La Universidad Nacional de Asunción (UNA) iniciará en agosto un proyecto internacional de investigación de USD 1,85 millones para combatir la Pyricularia del trigo, una enfermedad causada por un hongo que, en condiciones favorables, puede destruir totalmente los cultivos.

El gerente del proyecto, Dr. Julio César Iehisa, advirtió que el cambio climático podría favorecer la expansión de esta amenaza agrícola, considerada actualmente una preocupación mundial.

«Este hongo se está expandiendo a diferentes regiones del mundo y el aumento de la temperatura puede ampliar las condiciones donde puede crecer», afirmó durante una entrevista en Radio Nacional del Paraguay.

La enfermedad, también conocida como «brusone», se desarrolla principalmente en ambientes cálidos y húmedos. Según el especialista, durante años con características similares al fenómeno El Niño los daños pueden multiplicarse y provocar pérdidas de entre 60% y 100% de la producción.

Aunque Paraguay registra su presencia desde hace años, la preocupación de investigadores se centra en que el cultivo depende actualmente de una sola fuente genética de resistencia.

«Los patógenos evolucionan; si seguimos utilizando siempre el mismo mecanismo de defensa, llegará un momento en que dejará de funcionar», explicó Iehisa.

Por esa razón, un equipo científico de Paraguay y Japón trabajará en el desarrollo de nuevas variedades de trigo con múltiples genes de resistencia; además, evaluará los fungicidas más eficientes y tecnologías innovadoras para la protección temprana de las plantas.

Uno de los aspectos más llamativos del proyecto será la prueba de activadores de defensa vegetal utilizados en Japón para cultivos de arroz, que podrían convertirse en una nueva herramienta para enfrentar la enfermedad del trigo en nuestro país.
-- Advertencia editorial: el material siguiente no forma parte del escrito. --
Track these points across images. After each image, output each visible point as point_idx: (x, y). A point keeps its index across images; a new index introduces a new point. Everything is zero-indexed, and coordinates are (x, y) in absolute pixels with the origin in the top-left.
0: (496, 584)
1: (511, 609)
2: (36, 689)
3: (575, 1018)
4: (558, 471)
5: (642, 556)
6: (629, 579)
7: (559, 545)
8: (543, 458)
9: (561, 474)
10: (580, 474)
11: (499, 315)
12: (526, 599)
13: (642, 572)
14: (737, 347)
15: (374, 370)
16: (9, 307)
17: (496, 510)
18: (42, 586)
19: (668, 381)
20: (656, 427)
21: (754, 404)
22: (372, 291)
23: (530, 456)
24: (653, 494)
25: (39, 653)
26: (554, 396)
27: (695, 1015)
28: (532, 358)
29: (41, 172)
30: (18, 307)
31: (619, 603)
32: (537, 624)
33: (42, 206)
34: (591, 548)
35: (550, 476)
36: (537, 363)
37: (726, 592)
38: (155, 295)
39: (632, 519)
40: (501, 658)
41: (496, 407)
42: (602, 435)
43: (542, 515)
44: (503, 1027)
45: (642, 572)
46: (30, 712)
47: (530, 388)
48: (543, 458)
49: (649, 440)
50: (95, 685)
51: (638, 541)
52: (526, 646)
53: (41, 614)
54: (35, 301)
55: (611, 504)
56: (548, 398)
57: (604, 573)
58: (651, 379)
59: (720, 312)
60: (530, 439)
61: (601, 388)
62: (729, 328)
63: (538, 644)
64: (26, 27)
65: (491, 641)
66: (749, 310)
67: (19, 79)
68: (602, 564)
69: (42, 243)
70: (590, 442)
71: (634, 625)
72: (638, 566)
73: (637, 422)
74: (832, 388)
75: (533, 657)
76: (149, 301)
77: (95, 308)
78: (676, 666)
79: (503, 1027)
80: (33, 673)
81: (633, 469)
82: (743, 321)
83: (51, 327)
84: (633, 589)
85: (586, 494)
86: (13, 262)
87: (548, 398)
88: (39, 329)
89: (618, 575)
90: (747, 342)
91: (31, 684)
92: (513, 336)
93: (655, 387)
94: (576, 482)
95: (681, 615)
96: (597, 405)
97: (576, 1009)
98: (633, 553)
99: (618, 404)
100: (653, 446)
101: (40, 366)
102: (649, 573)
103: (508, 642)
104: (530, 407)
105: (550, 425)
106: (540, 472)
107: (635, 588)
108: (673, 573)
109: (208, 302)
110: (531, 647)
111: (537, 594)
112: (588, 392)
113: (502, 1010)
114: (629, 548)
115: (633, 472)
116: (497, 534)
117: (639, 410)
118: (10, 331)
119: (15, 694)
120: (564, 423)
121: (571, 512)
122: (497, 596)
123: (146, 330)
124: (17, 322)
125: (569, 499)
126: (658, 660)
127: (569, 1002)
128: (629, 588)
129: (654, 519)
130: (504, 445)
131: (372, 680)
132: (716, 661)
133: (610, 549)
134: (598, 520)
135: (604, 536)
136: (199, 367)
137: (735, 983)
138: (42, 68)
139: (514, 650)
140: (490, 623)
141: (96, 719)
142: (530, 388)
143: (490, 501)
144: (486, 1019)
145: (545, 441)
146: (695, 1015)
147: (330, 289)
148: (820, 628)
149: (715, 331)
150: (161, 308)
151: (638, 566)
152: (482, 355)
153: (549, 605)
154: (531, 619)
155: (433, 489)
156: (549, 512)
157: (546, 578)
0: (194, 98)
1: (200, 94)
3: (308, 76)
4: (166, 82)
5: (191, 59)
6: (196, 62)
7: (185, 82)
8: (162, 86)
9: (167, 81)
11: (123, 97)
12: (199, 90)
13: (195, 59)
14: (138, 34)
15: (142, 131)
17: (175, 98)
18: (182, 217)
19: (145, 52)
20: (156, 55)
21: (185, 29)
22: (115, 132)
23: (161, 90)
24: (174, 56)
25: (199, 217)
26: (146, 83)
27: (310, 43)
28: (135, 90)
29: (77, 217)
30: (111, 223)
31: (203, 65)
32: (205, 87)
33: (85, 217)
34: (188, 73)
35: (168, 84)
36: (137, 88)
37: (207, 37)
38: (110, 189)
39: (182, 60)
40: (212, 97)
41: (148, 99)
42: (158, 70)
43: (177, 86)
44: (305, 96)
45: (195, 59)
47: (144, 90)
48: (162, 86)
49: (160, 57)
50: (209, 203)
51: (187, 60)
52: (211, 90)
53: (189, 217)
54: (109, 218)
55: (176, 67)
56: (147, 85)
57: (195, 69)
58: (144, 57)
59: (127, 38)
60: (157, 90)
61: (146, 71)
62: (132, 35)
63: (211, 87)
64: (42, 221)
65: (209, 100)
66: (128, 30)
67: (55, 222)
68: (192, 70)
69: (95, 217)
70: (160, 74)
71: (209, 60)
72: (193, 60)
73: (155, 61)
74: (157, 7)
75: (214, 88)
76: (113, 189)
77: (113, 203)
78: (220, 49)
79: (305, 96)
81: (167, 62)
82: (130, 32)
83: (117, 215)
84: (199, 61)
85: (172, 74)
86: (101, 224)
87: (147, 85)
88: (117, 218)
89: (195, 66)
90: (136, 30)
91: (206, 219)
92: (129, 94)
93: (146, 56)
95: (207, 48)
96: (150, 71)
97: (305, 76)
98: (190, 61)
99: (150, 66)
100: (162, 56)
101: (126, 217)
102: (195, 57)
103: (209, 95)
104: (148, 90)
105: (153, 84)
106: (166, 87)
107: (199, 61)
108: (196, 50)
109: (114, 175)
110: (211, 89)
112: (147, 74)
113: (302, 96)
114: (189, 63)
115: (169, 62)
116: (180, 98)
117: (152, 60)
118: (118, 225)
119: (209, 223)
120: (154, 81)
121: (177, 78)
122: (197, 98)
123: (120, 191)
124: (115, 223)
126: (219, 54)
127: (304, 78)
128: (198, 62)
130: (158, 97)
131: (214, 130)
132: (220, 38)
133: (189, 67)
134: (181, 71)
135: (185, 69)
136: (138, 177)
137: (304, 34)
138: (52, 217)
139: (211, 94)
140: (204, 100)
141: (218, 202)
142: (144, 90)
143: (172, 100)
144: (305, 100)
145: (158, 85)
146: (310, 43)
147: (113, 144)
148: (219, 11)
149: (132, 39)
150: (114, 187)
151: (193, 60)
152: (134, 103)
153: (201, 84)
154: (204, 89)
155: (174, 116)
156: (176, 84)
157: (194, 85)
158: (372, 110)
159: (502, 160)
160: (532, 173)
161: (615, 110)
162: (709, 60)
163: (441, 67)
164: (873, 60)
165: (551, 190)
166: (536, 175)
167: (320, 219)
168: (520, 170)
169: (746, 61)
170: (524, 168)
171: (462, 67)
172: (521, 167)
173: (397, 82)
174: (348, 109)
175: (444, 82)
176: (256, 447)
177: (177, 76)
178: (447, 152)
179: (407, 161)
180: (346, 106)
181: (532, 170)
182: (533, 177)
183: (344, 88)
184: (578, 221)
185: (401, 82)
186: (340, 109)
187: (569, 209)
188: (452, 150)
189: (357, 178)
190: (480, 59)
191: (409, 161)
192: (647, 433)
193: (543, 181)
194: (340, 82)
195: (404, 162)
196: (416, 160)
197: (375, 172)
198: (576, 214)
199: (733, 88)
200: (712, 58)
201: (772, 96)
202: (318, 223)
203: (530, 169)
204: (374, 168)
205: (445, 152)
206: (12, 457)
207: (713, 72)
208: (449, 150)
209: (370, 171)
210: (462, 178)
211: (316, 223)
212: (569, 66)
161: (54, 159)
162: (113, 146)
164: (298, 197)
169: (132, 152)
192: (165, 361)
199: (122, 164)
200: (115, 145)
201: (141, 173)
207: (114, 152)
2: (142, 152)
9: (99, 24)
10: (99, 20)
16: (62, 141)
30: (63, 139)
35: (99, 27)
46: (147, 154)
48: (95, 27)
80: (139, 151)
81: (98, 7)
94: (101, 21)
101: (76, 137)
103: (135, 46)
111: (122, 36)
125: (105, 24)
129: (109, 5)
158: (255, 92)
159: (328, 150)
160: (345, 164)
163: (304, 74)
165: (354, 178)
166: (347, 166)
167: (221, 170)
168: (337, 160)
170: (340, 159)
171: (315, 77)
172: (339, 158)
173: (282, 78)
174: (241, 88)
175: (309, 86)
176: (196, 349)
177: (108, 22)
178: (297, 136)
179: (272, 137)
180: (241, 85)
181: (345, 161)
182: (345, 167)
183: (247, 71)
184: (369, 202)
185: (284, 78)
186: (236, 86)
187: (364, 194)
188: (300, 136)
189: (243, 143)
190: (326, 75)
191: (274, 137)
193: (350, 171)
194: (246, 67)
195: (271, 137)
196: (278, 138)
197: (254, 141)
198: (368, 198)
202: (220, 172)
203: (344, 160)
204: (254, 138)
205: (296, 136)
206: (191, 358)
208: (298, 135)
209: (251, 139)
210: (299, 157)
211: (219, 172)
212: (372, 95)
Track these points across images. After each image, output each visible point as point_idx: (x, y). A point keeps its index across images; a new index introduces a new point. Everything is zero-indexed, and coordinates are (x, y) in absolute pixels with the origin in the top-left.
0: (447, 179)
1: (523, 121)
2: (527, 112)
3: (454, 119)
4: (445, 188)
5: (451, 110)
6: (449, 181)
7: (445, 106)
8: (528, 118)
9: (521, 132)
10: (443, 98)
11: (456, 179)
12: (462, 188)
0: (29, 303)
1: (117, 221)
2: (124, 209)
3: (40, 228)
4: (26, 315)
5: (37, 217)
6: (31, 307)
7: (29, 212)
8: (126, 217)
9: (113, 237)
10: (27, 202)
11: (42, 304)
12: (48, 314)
La iniciativa, financiada por el Gobierno del Japón a través del programa SATREPS, se extenderá hasta 2031 y tendrá como zonas iniciales de trabajo los departamentos de Alto Paraná e Itapúa, con perspectivas de expansión hacia otros territorios.

El equipo de investigación espera que los resultados permitan proteger una producción nacional que actualmente supera el millón de toneladas anuales y constituye una de las principales actividades agrícolas de invierno del país.